— Texto apresentado —
O egoísmo do altruísmo
É paradoxal pensar num tema destes, se atentarmos ao absoluto antagonismo de cada um dos conceitos. O altruísmo pressupõe uma espécie de disponibilidade em relação aos outros e ao mundo, é uma forma de partilha de algo só meu ou que só a mim se destina. Este só meu, não se reveste apenas de tudo o que é material, mas também, e talvez essencialmente, de muito do que é imaterial como as emoções, os sentimentos, as opiniões, etc.
Por Pedro Quaresma da Silva, coach certificado pela ICU Portugal
Ser altruísta tem muito a ver com a capacidade de cada um se partilhar a si próprio, mais do que o que tem. O sentido do altruísmo é, na minha opinião, a forma de me sentir útil na felicidade do mundo que me envolve, a consciência de poder fazer a diferença, a capacidade de acreditar que tudo poderá ser melhor, e poderá também ser a manifestação inconsciente da minha autoestima em favor dos que a não têm.
No sentido absolutamente inverso encontramos o egoísmo, aquele sentimento malfadado, pesado, negativo, um autêntico ladrão de energias. Na minha opinião, julgo haver uma confusão muito grande entre os conceitos de inveja e egoísmo, e estes são manifestamente diferentes.
Em traços muito gerais e de forma muito rápida e concisa, diria que, no egoísmo, foco em mim tudo o que existe à minha volta, enquanto na inveja quero para mim tudo o que não é meu. É assim qualquer coisa como, na inveja, os outros lutam e eu quero para mim, enquanto no egoísmo, só luto por e para mim.
Normalmente, um invejoso tem baixa autoestima, não acredita em si próprio, e vê-se como uma vítima da vida em que tudo acontece aos outros, mas a si próprio a vida não traz nada de bom. O invejoso está atento aos vizinhos por trás das cortinas da sua janela, não dá a cara. Não consegue ser assertivo e, quando precisa de ser frontal, não o consegue fazer sem se revelar agressivo, porque a inveja corrói as emoções. O invejoso, está sempre atento aos outros, mas no sentido negativo e destrutivo, enquanto o egoísta, está sempre atento a si próprio, e, quando atenta aos outros, é no sentido de perceber como poderá tirar os dividendos ou o mérito de algo que precisa para si. Basicamente, o invejoso quer para si tudo o que vê nos outros, e o egoísta fecha em si tudo o que está em si.

— Item de trabalho 1 —
Responda com base no texto sobre o altruísmo e o egoísmo:
(a) Por que entidade é certificado o coach que assina o texto?
(b) Entre que dois conceitos o autor julga haver uma confusão muito grande?
(c) De onde o invejoso observa os vizinhos?
— Item de trabalho 2 —
Dê a continuação do texto sobre o altruísmo e o egoísmo, começando logo após a última frase apresentada.

— Bloco de dados —
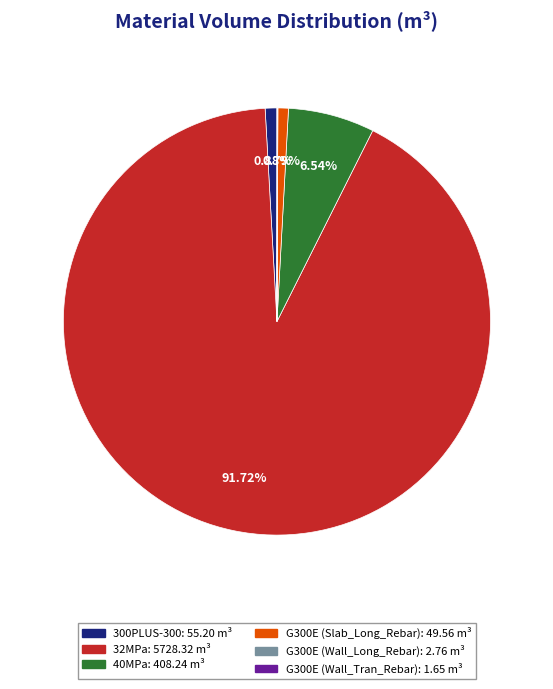

Is 32MPa the majority of the pie?

Yes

— Resposta do exercício 1 —
(a) Pela ICU Portugal.
(b) Entre a inveja e o egoísmo.
(c) Por trás das cortinas da sua janela.

— Resposta do exercício 2 —
Mas voltemos ao tema a que me propus escrever, e ao que neste momento quem lê se interroga… afinal, como pode o altruísmo ser egoísta?
- Sempre que se utiliza o altruísmo como forma de autopromoção, isso é egoísmo.
- Sempre que se utiliza o altruísmo como arma de arremesso, isso é egoísmo.
- Sempre que se pratica o altruísmo num contexto social, e esse altruísmo não se verifica no seu meio pessoal, isso é egoísmo.
- Sempre que o altruísmo não é espontâneo, o egoísmo está à espreita.
Conheço gente realmente altruísta, do mesmo modo que conheço gente verdadeiramente egoísta. Conheço gente que está constantemente a ajudar, e que nunca fala sobre isso; conheço gente que não tem um gesto altruísta sem tirar uma selfie ou criar uma qualquer publicação numa qualquer rede social, na ávida procura de likes que lhes alimentem o ego ou a autoestima.
Sempre que usamos o altruísmo como forma de autopromoção, esvai-se a ideia do conceito mais puro do altruísmo. Sem qualquer intenção de sugestão de qualquer tipo de credo, em determinado momento diz a Bíblia que Jesus disse em Mateus 6:3: “Tu, porém, quando deres uma esmola ou ajuda, não deixes tua mão esquerda saber o que faz a direita”. Porque este é, e permitam-me repetir que o cito sem qualquer intenção de sugestão de qualquer tipo de credo, o verdadeiro sentido do altruísmo.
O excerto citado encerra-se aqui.